Globally, the best known hot spot for niche athletic talent is Kenya. The Kalenjin tribe from the Rift Valley Province tend to astonish commentators with their talent and the runners are known to dominate distance events across the world.
“The ones who win marathons and break world records are all from the one area in Kenya,” Kieran says. “What we’re trying to do is see if there are areas in Papua New Guinea where there is untapped talent. So if we did testing over in Wewak and found that those athletes had really high levels of endurance, whenever someone wants to find endurance athletes they can go directly to that area and just scout from there.”
Strength and conditioning staff from the Papua New Guinea Sports Foundation will work with Kieran on the project. He will test the foundation’s athletes before travelling around Papua New Guinea and hosting open talent camps, where he could be testing 100 to 200 people each day.
“I’ll be working with those athletes and testing things such as aerobic endurance, strength, power and speed,” he says. “Our overall goal is to create a map of the sports talent in Papua New Guinea.”

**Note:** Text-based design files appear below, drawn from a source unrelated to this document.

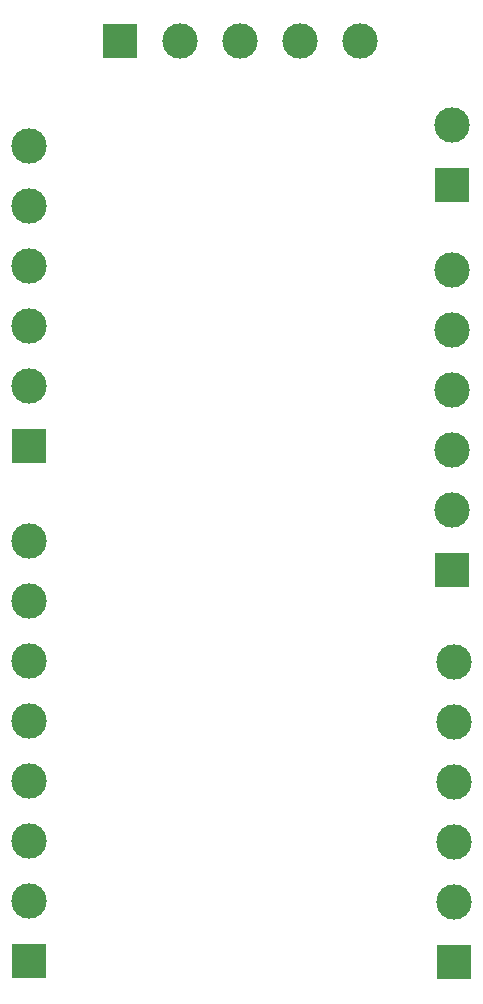
<source format=gbr>
%TF.GenerationSoftware,KiCad,Pcbnew,9.0.0*%
%TF.CreationDate,2025-03-18T21:07:25-05:00*%
%TF.ProjectId,PCB SENSORICA 2025,50434220-5345-44e5-934f-524943412032,rev?*%
%TF.SameCoordinates,Original*%
%TF.FileFunction,Soldermask,Top*%
%TF.FilePolarity,Negative*%
%FSLAX46Y46*%
G04 Gerber Fmt 4.6, Leading zero omitted, Abs format (unit mm)*
G04 Created by KiCad (PCBNEW 9.0.0) date 2025-03-18 21:07:25*
%MOMM*%
%LPD*%
G01*
G04 APERTURE LIST*
%ADD10R,3.000000X3.000000*%
%ADD11C,3.000000*%
G04 APERTURE END LIST*
D10*
%TO.C,J6*%
X70000000Y-34800000D03*
D11*
X70000000Y-29720000D03*
%TD*%
D10*
%TO.C,J1*%
X34200000Y-100480000D03*
D11*
X34200000Y-95400000D03*
X34200000Y-90320000D03*
X34200000Y-85240000D03*
X34200000Y-80160000D03*
X34200000Y-75080000D03*
X34200000Y-70000000D03*
X34200000Y-64920000D03*
%TD*%
D10*
%TO.C,J5*%
X41880000Y-22600000D03*
D11*
X46960000Y-22600000D03*
X52040000Y-22600000D03*
X57120000Y-22600000D03*
X62200000Y-22600000D03*
%TD*%
D10*
%TO.C,J4*%
X34200000Y-56900000D03*
D11*
X34200000Y-51820000D03*
X34200000Y-46740000D03*
X34200000Y-41660000D03*
X34200000Y-36580000D03*
X34200000Y-31500000D03*
%TD*%
D10*
%TO.C,J3*%
X70000000Y-67400000D03*
D11*
X70000000Y-62320000D03*
X70000000Y-57240000D03*
X70000000Y-52160000D03*
X70000000Y-47080000D03*
X70000000Y-42000000D03*
%TD*%
D10*
%TO.C,J2*%
X70200000Y-100600000D03*
D11*
X70200000Y-95520000D03*
X70200000Y-90440000D03*
X70200000Y-85360000D03*
X70200000Y-80280000D03*
X70200000Y-75200000D03*
%TD*%
M02*

</source>
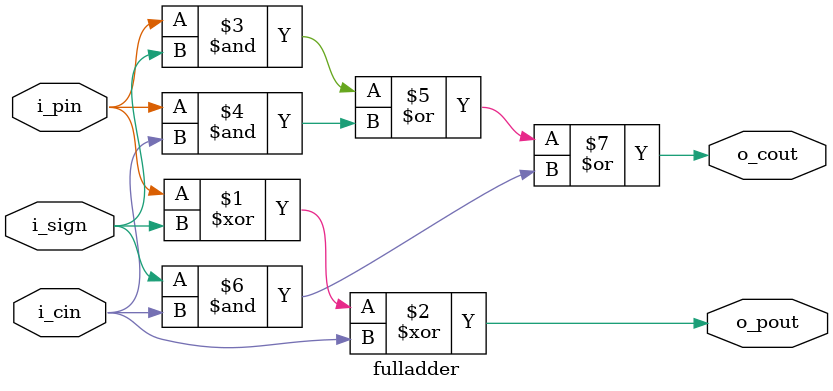
<source format=sv>
module fulladder
(	
	input i_cin,
	input i_pin,
	input i_sign,
	output o_pout,
	output o_cout
);


	assign o_pout = (i_pin ^ i_sign) ^ i_cin;	//sum result
	assign o_cout = (i_pin & i_sign) | (i_pin & i_cin) | (i_sign & i_cin); //carry out result
	
endmodule 	

</source>
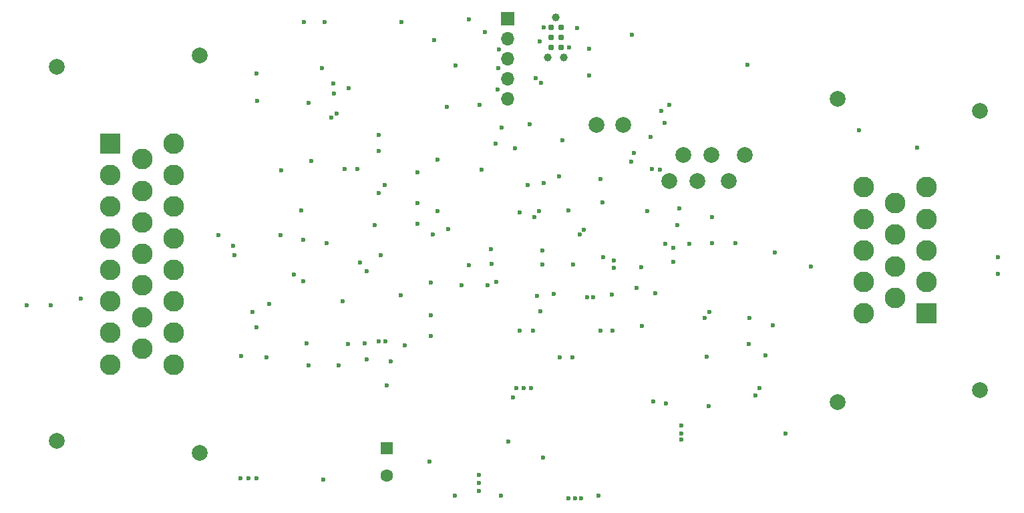
<source format=gbr>
%TF.GenerationSoftware,KiCad,Pcbnew,7.0.0-rc1-unknown-0.4.rc2.fc37*%
%TF.CreationDate,2023-02-14T20:33:30-08:00*%
%TF.ProjectId,prius_gen2,70726975-735f-4676-956e-322e6b696361,rev?*%
%TF.SameCoordinates,Original*%
%TF.FileFunction,Soldermask,Bot*%
%TF.FilePolarity,Negative*%
%FSLAX46Y46*%
G04 Gerber Fmt 4.6, Leading zero omitted, Abs format (unit mm)*
G04 Created by KiCad (PCBNEW 7.0.0-rc1-unknown-0.4.rc2.fc37) date 2023-02-14 20:33:30*
%MOMM*%
%LPD*%
G01*
G04 APERTURE LIST*
%ADD10R,1.600000X1.600000*%
%ADD11C,1.600000*%
%ADD12C,2.000000*%
%ADD13R,2.625000X2.625000*%
%ADD14C,2.625000*%
%ADD15C,0.990600*%
%ADD16C,0.787400*%
%ADD17R,1.700000X1.700000*%
%ADD18O,1.700000X1.700000*%
%ADD19C,0.600000*%
G04 APERTURE END LIST*
D10*
%TO.C,C30*%
X130873499Y-124844999D03*
D11*
X130873500Y-128345000D03*
%TD*%
D12*
%TO.C,J3*%
X107183000Y-75054500D03*
X89083000Y-76554500D03*
X89083000Y-123954500D03*
X107183000Y-125454500D03*
D13*
X95882999Y-86254499D03*
D14*
X95883000Y-90254500D03*
X95883000Y-94254500D03*
X95883000Y-98254500D03*
X95883000Y-102254500D03*
X95883000Y-106254500D03*
X95883000Y-110254500D03*
X95883000Y-114254500D03*
X99883000Y-88254500D03*
X99883000Y-92254500D03*
X99883000Y-96254500D03*
X99883000Y-100254500D03*
X99883000Y-104254500D03*
X99883000Y-108254500D03*
X99883000Y-112254500D03*
X103883000Y-86254500D03*
X103883000Y-90254500D03*
X103883000Y-94254500D03*
X103883000Y-98254500D03*
X103883000Y-102254500D03*
X103883000Y-106254500D03*
X103883000Y-110254500D03*
X103883000Y-114254500D03*
%TD*%
D15*
%TO.C,J2*%
X152355000Y-70289000D03*
X153371000Y-75369000D03*
X151339000Y-75369000D03*
D16*
X152990000Y-71559000D03*
X151720000Y-71559000D03*
X152990000Y-72829000D03*
X151720000Y-72829000D03*
X152990000Y-74099000D03*
X151720000Y-74099000D03*
%TD*%
D12*
%TO.C,J4*%
X188023000Y-119009500D03*
X206123000Y-117509500D03*
X206123000Y-82109500D03*
X188023000Y-80609500D03*
D13*
X199322999Y-107809499D03*
D14*
X199323000Y-103809500D03*
X199323000Y-99809500D03*
X199323000Y-95809500D03*
X199323000Y-91809500D03*
X195323000Y-105809500D03*
X195323000Y-101809500D03*
X195323000Y-97809500D03*
X195323000Y-93809500D03*
X191323000Y-107809500D03*
X191323000Y-103809500D03*
X191323000Y-99809500D03*
X191323000Y-95809500D03*
X191323000Y-91809500D03*
%TD*%
D17*
%TO.C,J5*%
X146249999Y-70454999D03*
D18*
X146249999Y-72994999D03*
X146249999Y-75534999D03*
X146249999Y-78074999D03*
X146249999Y-80614999D03*
%TD*%
D12*
%TO.C,TP6*%
X170241000Y-90983500D03*
%TD*%
%TO.C,TP3*%
X157500000Y-83871500D03*
%TD*%
%TO.C,TP4*%
X172019000Y-87681500D03*
%TD*%
%TO.C,TP7*%
X166685000Y-90983500D03*
%TD*%
%TO.C,TP9*%
X176275000Y-87750000D03*
%TD*%
%TO.C,TP8*%
X174225000Y-90975000D03*
%TD*%
%TO.C,TP1*%
X160843000Y-83871500D03*
%TD*%
%TO.C,TP5*%
X168463000Y-87681500D03*
%TD*%
D19*
X190750000Y-84558500D03*
X168209000Y-122035000D03*
X164335500Y-85395500D03*
X208339500Y-102783000D03*
X168000000Y-94475000D03*
X158000000Y-90750000D03*
X169240000Y-98971500D03*
X114424500Y-77394500D03*
X165575000Y-89550000D03*
X148270000Y-117272500D03*
X158250000Y-93750000D03*
X144800000Y-103775000D03*
X136332000Y-126543500D03*
X145075000Y-76725000D03*
X178115000Y-117272500D03*
X166192000Y-98971500D03*
X144975000Y-79425000D03*
X149222500Y-117272500D03*
X142555000Y-130290000D03*
X146301500Y-124067000D03*
X168209000Y-123813000D03*
X144075000Y-99650000D03*
X155572500Y-131242500D03*
X152104000Y-105334500D03*
X120393500Y-70854000D03*
X179829500Y-109271500D03*
X88326000Y-106731500D03*
X140396000Y-104255000D03*
X150775000Y-91250000D03*
X150600000Y-99800000D03*
X137348000Y-94857000D03*
X156588500Y-77648500D03*
X149476500Y-109970000D03*
X128077000Y-111557500D03*
X150625000Y-101600000D03*
X163129000Y-101969000D03*
X137348000Y-88316500D03*
X113345000Y-128702500D03*
X150683000Y-126035500D03*
X141285000Y-101715000D03*
X125575000Y-89483500D03*
X130109000Y-100381500D03*
X133157000Y-111811500D03*
X145150000Y-74300000D03*
X122870000Y-128829500D03*
X142555000Y-128258000D03*
X139507000Y-130861500D03*
X144206000Y-101524500D03*
X147762000Y-109970000D03*
X126000000Y-111700000D03*
X208339500Y-100687500D03*
X166304000Y-119177500D03*
X145349000Y-130861500D03*
X177607000Y-118225000D03*
X153162000Y-85852000D03*
X147750000Y-94950000D03*
X157731500Y-130925000D03*
X157985500Y-109970000D03*
X167193000Y-101270500D03*
X175145500Y-98908000D03*
X147317500Y-117272500D03*
X132649000Y-105461500D03*
X125283000Y-106223500D03*
X143375000Y-72100000D03*
X168209000Y-122987500D03*
X154429500Y-113335500D03*
X138554500Y-81649000D03*
X85278000Y-106731500D03*
X162600000Y-104575000D03*
X123251000Y-98857500D03*
X153921500Y-131242500D03*
X154747000Y-131242500D03*
X152842000Y-113335500D03*
X157096500Y-105779000D03*
X158300000Y-100650000D03*
X154048500Y-74092500D03*
X159509500Y-109970000D03*
X112329000Y-128702500D03*
X176654500Y-76315000D03*
X127175000Y-89483500D03*
X146936500Y-118415500D03*
X114361000Y-128702500D03*
X161900000Y-88550000D03*
X123060500Y-70854000D03*
X172161000Y-98908000D03*
X126045000Y-79271500D03*
X122679500Y-76696000D03*
X142555000Y-129274000D03*
X162225000Y-87425000D03*
X120965000Y-81077500D03*
X132737500Y-70829000D03*
X143698000Y-104255000D03*
X156271000Y-105715500D03*
X142936000Y-89586500D03*
X139600000Y-76325000D03*
X147190500Y-86856000D03*
X149921000Y-105588500D03*
X163891000Y-94793500D03*
X164526000Y-89459500D03*
X163258500Y-109396000D03*
X164653000Y-118923500D03*
X155064500Y-71616000D03*
X150378500Y-107544000D03*
X136903500Y-73140000D03*
X153921500Y-94764900D03*
X156525000Y-74219500D03*
X136509500Y-110618000D03*
X161986000Y-72505000D03*
X114488000Y-80887000D03*
X134808000Y-93841000D03*
X171447500Y-113272000D03*
X136509500Y-108052000D03*
X134808000Y-89904000D03*
X181417000Y-123051000D03*
X136509500Y-103887000D03*
X134808000Y-96444500D03*
X129347000Y-96571500D03*
X141350000Y-70500000D03*
X115631000Y-113335500D03*
X112424500Y-113208500D03*
X124775000Y-114351500D03*
X130871000Y-116891500D03*
X138681500Y-97143000D03*
X155856234Y-97159000D03*
X155344929Y-97786000D03*
X136776500Y-97778000D03*
X124160000Y-78644500D03*
X124223500Y-79914500D03*
X117505000Y-89649500D03*
X117455000Y-97849500D03*
X116005000Y-106549500D03*
X149823500Y-77985618D03*
X145476000Y-84200000D03*
X150325000Y-73275000D03*
X150775000Y-71550000D03*
X150501500Y-78550000D03*
X149032000Y-83825000D03*
X176908500Y-108382500D03*
X178877000Y-113081500D03*
X176816500Y-111713000D03*
X171233675Y-108390275D03*
X144750000Y-86300000D03*
X152750000Y-90400000D03*
X124561600Y-82453700D03*
X150215600Y-94792800D03*
X123850400Y-83007200D03*
X149580600Y-95580200D03*
X166685000Y-81331500D03*
X165669000Y-82093500D03*
X166166228Y-83606728D03*
X184654000Y-101830500D03*
X114361000Y-109525500D03*
X113924194Y-107564694D03*
X121355000Y-88449500D03*
X111455000Y-99199500D03*
X119155000Y-102889500D03*
X120055000Y-94699500D03*
X120711000Y-111557500D03*
X120965000Y-114351500D03*
X120355000Y-98499500D03*
X120305000Y-103699500D03*
X148803000Y-91547000D03*
X142675000Y-81400000D03*
X109535000Y-97841500D03*
X128331000Y-113589500D03*
X131379000Y-113843500D03*
X111567000Y-100381500D03*
X129855000Y-92507500D03*
X129855000Y-87173500D03*
X127492800Y-101321300D03*
X128331000Y-102413500D03*
X130617000Y-91526500D03*
X129855000Y-85141500D03*
X130718600Y-111303500D03*
X129880400Y-111303500D03*
X92136000Y-105906000D03*
X154550000Y-101600000D03*
X159668003Y-102018003D03*
X180084750Y-100065250D03*
X167750000Y-96571500D03*
X172161000Y-95542500D03*
X167200000Y-99477500D03*
X159700000Y-101100000D03*
X198116000Y-86781000D03*
X171685500Y-119542500D03*
X159400000Y-105400000D03*
X171828500Y-107600000D03*
X164950000Y-105250000D03*
M02*

</source>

The Adelaide-born and Cairns-raised researcher already has a strong relationship with Papua New Guinea. His mother is from there and Kieran worked there before starting his Honours thesis. He hopes that his research will enhance the country’s long-term sporting future and help Papua New Guinea reach their goal of being in the top 10 Commonwealth countries for sport.
“My mum is from PNG and I’m looking forward to being able to give back to the community there,” he says. “I just think there is that much untapped talent we could be missing out on — not just for Papua New Guinea but on the world stage, as well. I’d like to work in Papua New Guinea in the sports industry, especially in talent ID. There just seems to be so much talent in PNG we haven’t had access to.”